FIG. 9A is a flowchart for determining whether to add a pump, which is the same as the determination of the second additional condition in the first embodiment. That is, the current value of the starting pump (transmission pump) that is sent from the inverter 2 and is operated at a variable speed is equal to or greater than the current limit value (stall level) stored in the storage unit 17, and the discharge-side pressure sensor 4. When the condition that the detected pressure is equal to or lower than the target pressure at that time is satisfied, the actual operating frequency of the starting pump (transmission pump) is stored as the additional operating frequency, and the pump is additionally started.
FIG. 9B is a flowchart for determining the pump disengagement. The frequency command value to the transmission pump is HzB (minimum frequency), and the discharge pressure detected by the discharge-side pressure sensor 4 is the target pressure. It is confirmed whether or not the discharge pressure has exceeded the target pressure, and when the state where the discharge pressure has exceeded the target pressure has continued for a predetermined time, the speed change pump is stopped, and the fixed speed pump is returned to the speed change pump to continue the operation. .

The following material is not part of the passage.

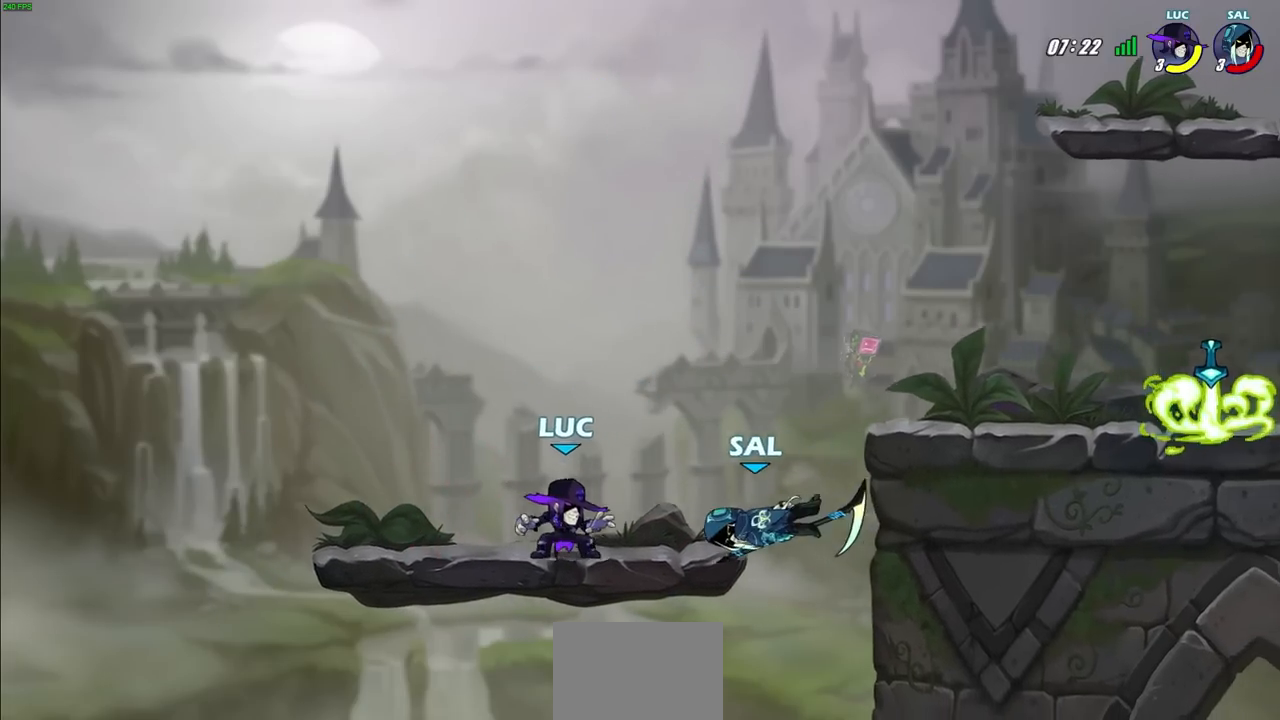
{"buttons": ["CIRCLE"], "left_stick": "center", "right_stick": "center", "events": [[17, "SQUARE", "down"], [33, "left_stick", "down"], [100, "SQUARE", "up"], [100, "left_stick", "center"], [117, "R2", "up"], [350, "left_stick", "down-left"], [367, "CROSS", "down"], [400, "CIRCLE", "down"], [467, "left_stick", "center"], [483, "CROSS", "up"]]}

  The comparison between the discharge pressure and the target pressure at the time of disconnection determination is performed by using a predetermined pressure value based on the target pressure without using the target pressure itself (for example, a pressure value obtained by multiplying the target pressure by 1.05 or a target pressure). A comparison may be made with a pressure value slightly higher than the target pressure, such as a pressure value to which a value is added.

  Further, in the present embodiment, considering the characteristics of the motor and pump used in the water supply device, the target pressure, the maximum demand water amount, etc., the intersection of the performance curve at the maximum rotation speed of the pump and the performance curve by the current limiting function Set the threshold (current limit value, stall level) for the current limit function to be higher than the target pressure, so that the pressure at which the current limit function starts to work at the maximum speed is higher than the target pressure. It is desirable to do.

FIG. 10 is a view similar to FIG. As shown in FIG. 10, if the pressure at which the current limiting function starts to work at the maximum number of revolutions is below the target pressure, the additional conditions of the pump are not satisfied unless the target pressure is once exceeded when the flow rate increases, and the pressure fluctuation It is because it will produce. On the other hand, as shown in FIG. 7, if the pressure at which the current limiting function starts to work at the maximum rotational speed is equal to or higher than the target pressure, the current limiting function always works before the speed change pump reaches the maximum rotational speed. The addition of the pump can be determined without causing extra pressure fluctuations.
Other configurations other than those described here are the same as those in the first embodiment.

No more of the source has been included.